Bastaria pedir: não seria
necessário comprovar que o sujeito
tivesse mudado seu sexo anatômico
por uma cirurgia ou alterado seu
corpo pelo uso de hormônios. Não
seria sequer exigido que ele se vestisse e vivesse habitualmente como
uma pessoa do sexo oposto ao seu.
João, de terno e bigode, poderia se
apresentar no escritório previsto e
pedir para se tornar oficialmente
mulher. Inversamente, Maria, de
saia e cabeleira, poderia pedir para
tornar-se oficialmente homem.
O projeto de lei parece extremo e,
de fato, foi objeto de gozações ("Se
eu não gostar, posso mudar de novo?
Quantas vezes no ano?"). Mas, a
bem da verdade, ele era adequado,
por duas razões.
A primeira é que nenhum sujeito
pediria a mudança administrativa
de seu sexo se a questão não fosse,
para ele, mais que séria: vital. A segunda é que, hoje, o estado de nossa
ciência, biológica e psicológica, não
permite mesmo que um conselho de
especialistas (por mais bem escolhido que seja) assuma a responsabilidade de autorizar ou proibir uma
mudança administrativa de sexo.
Nessas condições, respeitar a palavra do sujeito interessado é, muito
provavelmente, o caminho em que
menos se erra.
Mas, antes de mais nada, algumas
explicações. Há sujeitos ("transgêneros") que sofrem porque seu sentimento profundo de pertencer ao
sexo masculino ou feminino não
corresponde à sua anatomia. Em
número mais ou menos igual para
cada sexo, há mulheres que se sentem homens e se vivenciam como
homens, e há homens que se sentem
mulheres e se vivenciam como mulheres. Ambos são cativos de corpos
que lhes parecem estrangeiros.
Quantos são? As estatísticas oscilam absurdamente: entre um sujeito
em cada mil e um sujeito em cada
100 mil. Por que existe tamanha variação? A categoria dos transgêneros pode ser delimitada de maneiras
muito diferentes: ela pode incluir
desde sujeitos (raríssimos) que nascem com os atributos sexuais de ambos os sexos até sujeitos (muito numerosos) que, esporadicamente,
sentem a necessidade de vestir a
roupa do sexo oposto - passando
pelos sujeitos que modificam (mais
ou menos radicalmente) seu corpo
para que corresponda a seu sentimento de identidade.

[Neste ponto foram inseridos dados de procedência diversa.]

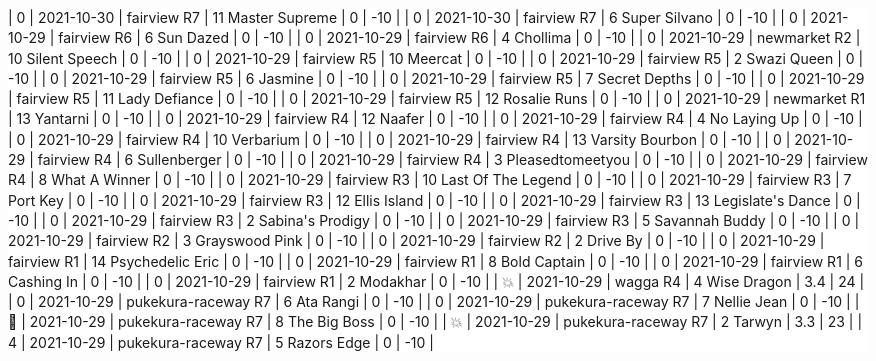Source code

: | 0                 | 2021-10-30 | fairview R7                   | 11 Master Supreme     |   0    |    -10   |
| 0                 | 2021-10-30 | fairview R7                   | 6 Super Silvano       |   0    |    -10   |
| 0                 | 2021-10-29 | fairview R6                   | 6 Sun Dazed           |   0    |    -10   |
| 0                 | 2021-10-29 | fairview R6                   | 4 Chollima            |   0    |    -10   |
| 0                 | 2021-10-29 | newmarket R2                  | 10 Silent Speech      |   0    |    -10   |
| 0                 | 2021-10-29 | fairview R5                   | 10 Meercat            |   0    |    -10   |
| 0                 | 2021-10-29 | fairview R5                   | 2 Swazi Queen         |   0    |    -10   |
| 0                 | 2021-10-29 | fairview R5                   | 6 Jasmine             |   0    |    -10   |
| 0                 | 2021-10-29 | fairview R5                   | 7 Secret Depths       |   0    |    -10   |
| 0                 | 2021-10-29 | fairview R5                   | 11 Lady Defiance      |   0    |    -10   |
| 0                 | 2021-10-29 | fairview R5                   | 12 Rosalie Runs       |   0    |    -10   |
| 0                 | 2021-10-29 | newmarket R1                  | 13 Yantarni           |   0    |    -10   |
| 0                 | 2021-10-29 | fairview R4                   | 12 Naafer             |   0    |    -10   |
| 0                 | 2021-10-29 | fairview R4                   | 4 No Laying Up        |   0    |    -10   |
| 0                 | 2021-10-29 | fairview R4                   | 10 Verbarium          |   0    |    -10   |
| 0                 | 2021-10-29 | fairview R4                   | 13 Varsity Bourbon    |   0    |    -10   |
| 0                 | 2021-10-29 | fairview R4                   | 6 Sullenberger        |   0    |    -10   |
| 0                 | 2021-10-29 | fairview R4                   | 3 Pleasedtomeetyou    |   0    |    -10   |
| 0                 | 2021-10-29 | fairview R4                   | 8 What A Winner       |   0    |    -10   |
| 0                 | 2021-10-29 | fairview R3                   | 10 Last Of The Legend |   0    |    -10   |
| 0                 | 2021-10-29 | fairview R3                   | 7 Port Key            |   0    |    -10   |
| 0                 | 2021-10-29 | fairview R3                   | 12 Ellis Island       |   0    |    -10   |
| 0                 | 2021-10-29 | fairview R3                   | 13 Legislate's Dance  |   0    |    -10   |
| 0                 | 2021-10-29 | fairview R3                   | 2 Sabina's Prodigy    |   0    |    -10   |
| 0                 | 2021-10-29 | fairview R3                   | 5 Savannah Buddy      |   0    |    -10   |
| 0                 | 2021-10-29 | fairview R2                   | 3 Grayswood Pink      |   0    |    -10   |
| 0                 | 2021-10-29 | fairview R2                   | 2 Drive By            |   0    |    -10   |
| 0                 | 2021-10-29 | fairview R1                   | 14 Psychedelic Eric   |   0    |    -10   |
| 0                 | 2021-10-29 | fairview R1                   | 8 Bold Captain        |   0    |    -10   |
| 0                 | 2021-10-29 | fairview R1                   | 6 Cashing In          |   0    |    -10   |
| 0                 | 2021-10-29 | fairview R1                   | 2 Modakhar            |   0    |    -10   |
| :boom:            | 2021-10-29 | wagga R4                      | 4 Wise Dragon         |   3.4  |     24   |
| 0                 | 2021-10-29 | pukekura-raceway R7           | 6 Ata Rangi           |   0    |    -10   |
| 0                 | 2021-10-29 | pukekura-raceway R7           | 7 Nellie Jean         |   0    |    -10   |
| :3rd_place_medal: | 2021-10-29 | pukekura-raceway R7           | 8 The Big Boss        |   0    |    -10   |
| :boom:            | 2021-10-29 | pukekura-raceway R7           | 2 Tarwyn              |   3.3  |     23   |
| 4                 | 2021-10-29 | pukekura-raceway R7           | 5 Razors Edge         |   0    |    -10   |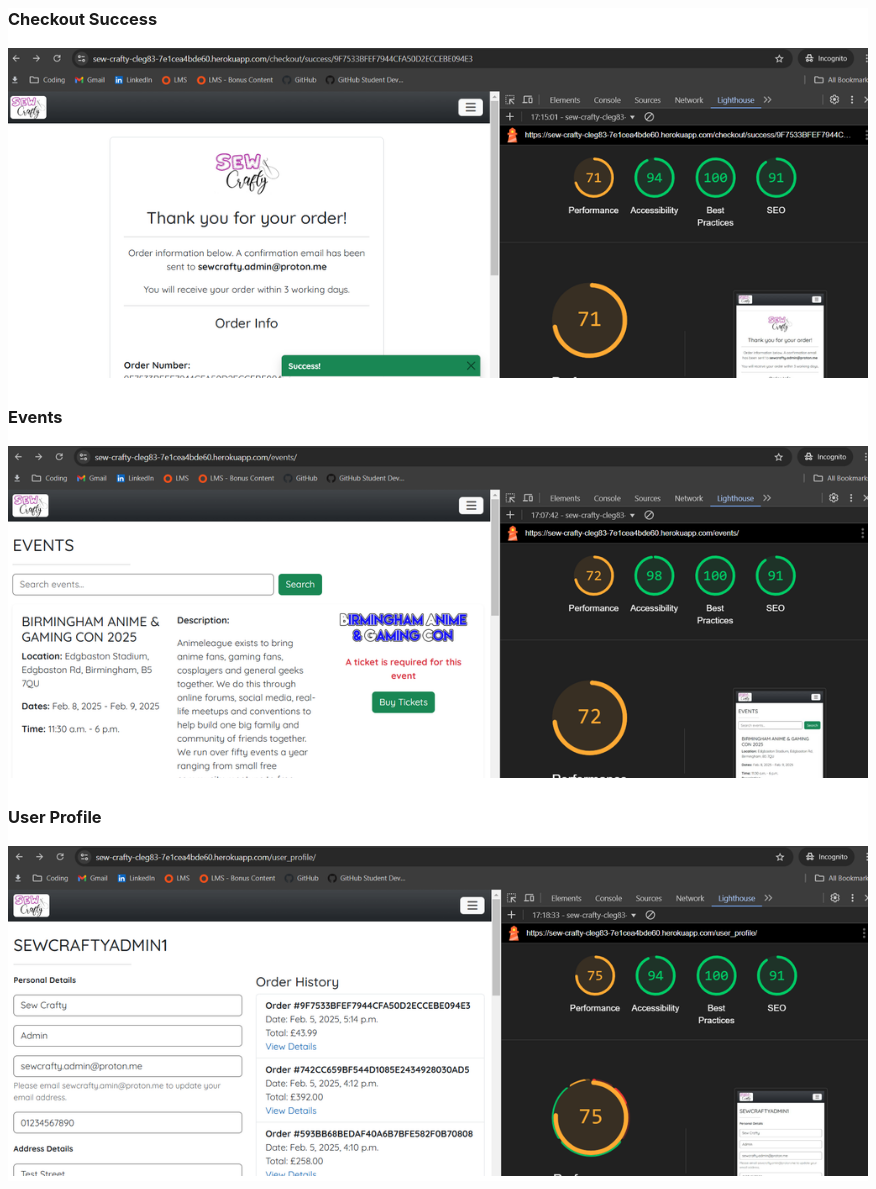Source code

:### Checkout Success

![Lighthouse Checkout Success](media/readme-images/lighthouse-checkout-success.png)

### Events

![Lighthouse Events](media/readme-images/lighthouse-events.png)

### User Profile

![Lighthouse Profile](media/readme-images/lighthouse-user-profile.png)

Para complicar a tarefa dos pesquisadores, existem transgêneros
"primários", em quem a discordância entre sexo anatômico e sentimento de identidade se manifesta
desde a infância, e transgêneros "secundários", em quem a discordância
se manifesta ou se agudiza na idade
adulta (às vezes avançada).
Seja qual for o número de transgêneros no mundo, em sua grande
maioria (90%, as estatísticas concordam) eles residem nas grandes
cidades, onde o anonimato permite
mais facilmente viver num gênero
diferente do que figura nos documentos e é mais fácil encontrar possibilidades de inserção social (sempre tristemente escassas).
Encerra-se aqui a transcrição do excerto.